# Drawing Packages



## mosaix (Jul 16, 2012)

I'm a member of the 'friends' of the local library. We're going to have hessian bags printed with a 'friends' logo and sell them at local second hand book sales. 

The company that do the printing charge a fortune for the design so we're trying to do it for ourselves and let them have an electronic 'image'. 

Anyone any experience with this kind of software? Basically we're thinking of a coloured oval with the words 'Use It' in the centre. This would be surrounded by the words 'Friends Of Town X Library' and then underneath the words 'Supported by XYZ Company, Town X'.

I've tried 'Paint' and 'Draw' in Word and find them both unfathomable (maybe if I had a couple of weeks I'd get the hang of it).

Any ideas? Any advice?


----------



## alchemist (Jul 16, 2012)

The oval and words within, above and below could be done fairly easily on Paint. If you want the words above and below to curve like the oval, then Wordart may be the way forward there.


----------



## Erin99 (Jul 16, 2012)

I'd be quite happy to do it for you if you tell me what exactly you want. It would be a quick job for me. 


I'm not at home now, but if you PM me I'll respond later... if you like.


----------



## Metryq (Jul 16, 2012)

Do you know what sort of "electronic image" is needed? This sort of thing is generally done with vector art apps, like Adobe Illustrator.


----------



## mosaix (Jul 16, 2012)

alchemist said:


> The oval and words within, above and below could be done fairly easily on Paint. If you want the words above and below to curve like the oval, then Wordart may be the way forward there.



That's exactly what I've been having trouble with, Alc. I'll have a search for Wordart and see what I come up with. Thanks.



Leisha said:


> I'd be quite happy to do it for you if you tell me what exactly you want. It would be a quick job for me.
> 
> 
> I'm not at home now, but if you PM me I'll respond later... if you like.



Thanks, Leisha. Most grateful. I'll PM you soon. 



Metryq said:


> Do you know what sort of "electronic image" is  needed? This sort of thing is generally done with vector art apps, like  Adobe Illustrator.
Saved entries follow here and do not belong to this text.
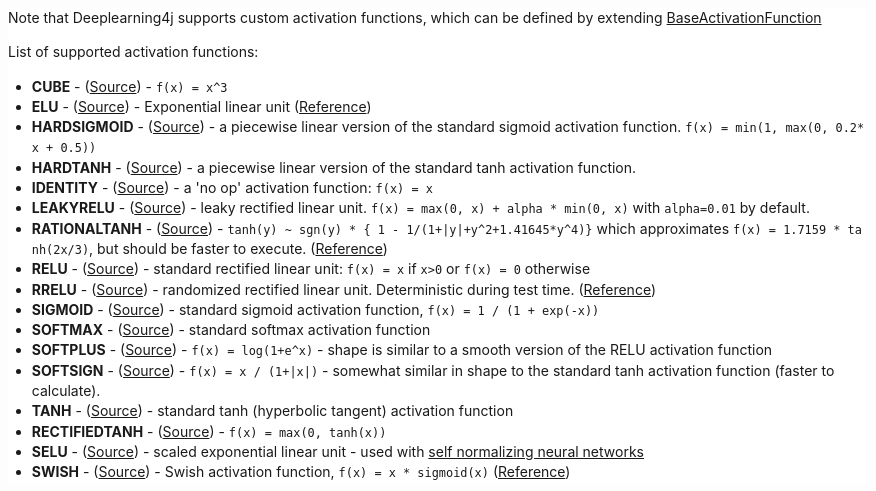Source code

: Note that Deeplearning4j supports custom activation functions, which can be defined by extending [BaseActivationFunction](https://github.com/eclipse/deeplearning4j/tree/master/nd4j/nd4j-backends/nd4j-api-parent/nd4j-api/src/main/java/org/nd4j/linalg/activations/impl)

List of supported activation functions:

* **CUBE** - \([Source](https://github.com/eclipse/deeplearning4j/blob/master/nd4j/nd4j-backends/nd4j-api-parent/nd4j-api/src/main/java/org/nd4j/linalg/activations/impl/ActivationCube.java)\) - `f(x) = x^3`
* **ELU** - \([Source](https://github.com/eclipse/deeplearning4j/blob/master/nd4j/nd4j-backends/nd4j-api-parent/nd4j-api/src/main/java/org/nd4j/linalg/activations/impl/ActivationELU.java)\) - Exponential linear unit \([Reference](https://arxiv.org/abs/1511.07289)\)
* **HARDSIGMOID** - \([Source](https://github.com/eclipse/deeplearning4j/blob/master/nd4j/nd4j-backends/nd4j-api-parent/nd4j-api/src/main/java/org/nd4j/linalg/activations/impl/ActivationHardSigmoid.java)\) - a piecewise linear version of the standard sigmoid activation function. `f(x) = min(1, max(0, 0.2*x + 0.5))`
* **HARDTANH** - \([Source](https://github.com/eclipse/deeplearning4j/blob/master/nd4j/nd4j-backends/nd4j-api-parent/nd4j-api/src/main/java/org/nd4j/linalg/activations/impl/ActivationHardTanH.java)\) - a piecewise linear version of the standard tanh activation function.
* **IDENTITY** - \([Source](https://github.com/eclipse/deeplearning4j/blob/master/nd4j/nd4j-backends/nd4j-api-parent/nd4j-api/src/main/java/org/nd4j/linalg/activations/impl/ActivationIdentity.java)\) - a 'no op' activation function: `f(x) = x`
* **LEAKYRELU** - \([Source](https://github.com/eclipse/deeplearning4j/blob/master/nd4j/nd4j-backends/nd4j-api-parent/nd4j-api/src/main/java/org/nd4j/linalg/activations/impl/ActivationLReLU.java)\) - leaky rectified linear unit. `f(x) = max(0, x) + alpha * min(0, x)` with `alpha=0.01` by default.
* **RATIONALTANH** - \([Source](https://github.com/eclipse/deeplearning4j/blob/master/nd4j/nd4j-backends/nd4j-api-parent/nd4j-api/src/main/java/org/nd4j/linalg/activations/impl/ActivationRationalTanh.java)\) - `tanh(y) ~ sgn(y) * { 1 - 1/(1+|y|+y^2+1.41645*y^4)}` which approximates `f(x) = 1.7159 * tanh(2x/3)`, but should be faster to execute. \([Reference](https://arxiv.org/abs/1508.01292)\)
* **RELU** - \([Source](https://github.com/eclipse/deeplearning4j/blob/master/nd4j/nd4j-backends/nd4j-api-parent/nd4j-api/src/main/java/org/nd4j/linalg/activations/impl/ActivationReLU.java)\) - standard rectified linear unit: `f(x) = x` if `x>0` or `f(x) = 0` otherwise
* **RRELU** - \([Source](https://github.com/eclipse/deeplearning4j/blob/master/nd4j/nd4j-backends/nd4j-api-parent/nd4j-api/src/main/java/org/nd4j/linalg/activations/impl/ActivationRReLU.java)\) - randomized rectified linear unit. Deterministic during test time. \([Reference](https://arxiv.org/abs/1505.00853)\)
* **SIGMOID** - \([Source](https://github.com/eclipse/deeplearning4j/blob/master/nd4j/nd4j-backends/nd4j-api-parent/nd4j-api/src/main/java/org/nd4j/linalg/activations/impl/ActivationSigmoid.java)\) - standard sigmoid activation function, `f(x) = 1 / (1 + exp(-x))`
* **SOFTMAX** - \([Source](https://github.com/eclipse/deeplearning4j/blob/master/nd4j/nd4j-backends/nd4j-api-parent/nd4j-api/src/main/java/org/nd4j/linalg/activations/impl/ActivationSoftmax.java)\) - standard softmax activation function
* **SOFTPLUS** - \([Source](https://github.com/eclipse/deeplearning4j/blob/master/nd4j/nd4j-backends/nd4j-api-parent/nd4j-api/src/main/java/org/nd4j/linalg/activations/impl/ActivationSoftPlus.java)\) - `f(x) = log(1+e^x)` - shape is similar to a smooth version of the RELU activation function
* **SOFTSIGN** - \([Source](https://github.com/eclipse/deeplearning4j/blob/master/nd4j/nd4j-backends/nd4j-api-parent/nd4j-api/src/main/java/org/nd4j/linalg/activations/impl/ActivationSoftSign.java)\) - `f(x) = x / (1+|x|)` - somewhat similar in shape to the standard tanh activation function \(faster to calculate\).
* **TANH** - \([Source](https://github.com/eclipse/deeplearning4j/blob/master/nd4j/nd4j-backends/nd4j-api-parent/nd4j-api/src/main/java/org/nd4j/linalg/activations/impl/ActivationTanH.java)\) - standard tanh \(hyperbolic tangent\) activation function
* **RECTIFIEDTANH** - \([Source](https://github.com/eclipse/deeplearning4j/blob/master/nd4j/nd4j-backends/nd4j-api-parent/nd4j-api/src/main/java/org/nd4j/linalg/activations/impl/ActivationRectifiedTanh.java)\) - `f(x) = max(0, tanh(x))`
* **SELU** - \([Source](https://github.com/eclipse/deeplearning4j/blob/master/nd4j/nd4j-backends/nd4j-api-parent/nd4j-api/src/main/java/org/nd4j/linalg/activations/impl/ActivationSELU.java)\) - scaled exponential linear unit - used with [self normalizing neural networks](https://arxiv.org/abs/1706.02515)
* **SWISH** - \([Source](https://github.com/eclipse/deeplearning4j/blob/master/nd4j/nd4j-backends/nd4j-api-parent/nd4j-api/src/main/java/org/nd4j/linalg/activations/impl/ActivationSwish.java)\) - Swish activation function, `f(x) = x * sigmoid(x)` \([Reference](https://arxiv.org/abs/1710.05941)\)
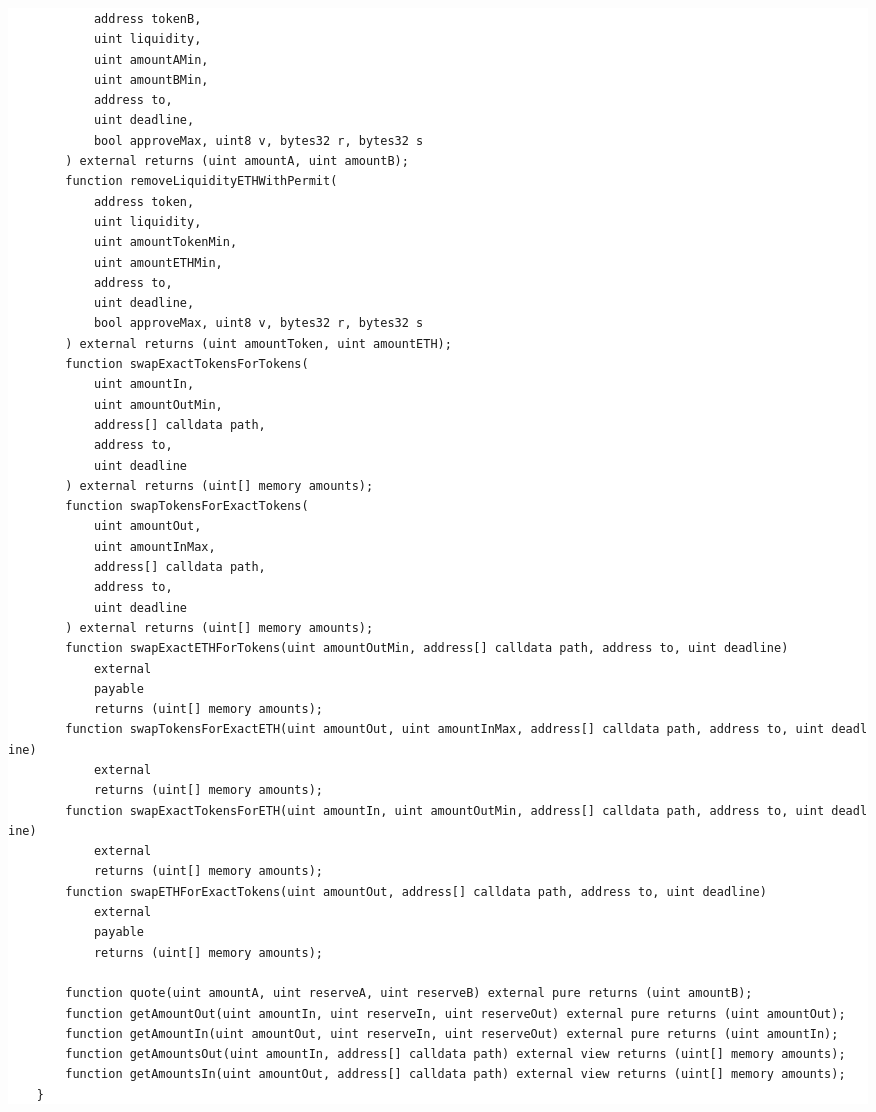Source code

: 		        address tokenB,
		        uint liquidity,
		        uint amountAMin,
		        uint amountBMin,
		        address to,
		        uint deadline,
		        bool approveMax, uint8 v, bytes32 r, bytes32 s
		    ) external returns (uint amountA, uint amountB);
		    function removeLiquidityETHWithPermit(
		        address token,
		        uint liquidity,
		        uint amountTokenMin,
		        uint amountETHMin,
		        address to,
		        uint deadline,
		        bool approveMax, uint8 v, bytes32 r, bytes32 s
		    ) external returns (uint amountToken, uint amountETH);
		    function swapExactTokensForTokens(
		        uint amountIn,
		        uint amountOutMin,
		        address[] calldata path,
		        address to,
		        uint deadline
		    ) external returns (uint[] memory amounts);
		    function swapTokensForExactTokens(
		        uint amountOut,
		        uint amountInMax,
		        address[] calldata path,
		        address to,
		        uint deadline
		    ) external returns (uint[] memory amounts);
		    function swapExactETHForTokens(uint amountOutMin, address[] calldata path, address to, uint deadline)
		        external
		        payable
		        returns (uint[] memory amounts);
		    function swapTokensForExactETH(uint amountOut, uint amountInMax, address[] calldata path, address to, uint deadline)
		        external
		        returns (uint[] memory amounts);
		    function swapExactTokensForETH(uint amountIn, uint amountOutMin, address[] calldata path, address to, uint deadline)
		        external
		        returns (uint[] memory amounts);
		    function swapETHForExactTokens(uint amountOut, address[] calldata path, address to, uint deadline)
		        external
		        payable
		        returns (uint[] memory amounts);
		
		    function quote(uint amountA, uint reserveA, uint reserveB) external pure returns (uint amountB);
		    function getAmountOut(uint amountIn, uint reserveIn, uint reserveOut) external pure returns (uint amountOut);
		    function getAmountIn(uint amountOut, uint reserveIn, uint reserveOut) external pure returns (uint amountIn);
		    function getAmountsOut(uint amountIn, address[] calldata path) external view returns (uint[] memory amounts);
		    function getAmountsIn(uint amountOut, address[] calldata path) external view returns (uint[] memory amounts);
		}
I suppose that's the first thing I should have found out.


----------



## Vertigo (Jul 17, 2012)

They'll almost certainly accept a simple JPEG or better TIFF image either of which can be worked on by most packages. We send a fair bit of stuff to printers (in Germany actually) and just email the image to them (I'm afraid I'm not the one that does it). The key thing is usually what resolution image you need, which you should certainly figure before starting.


----------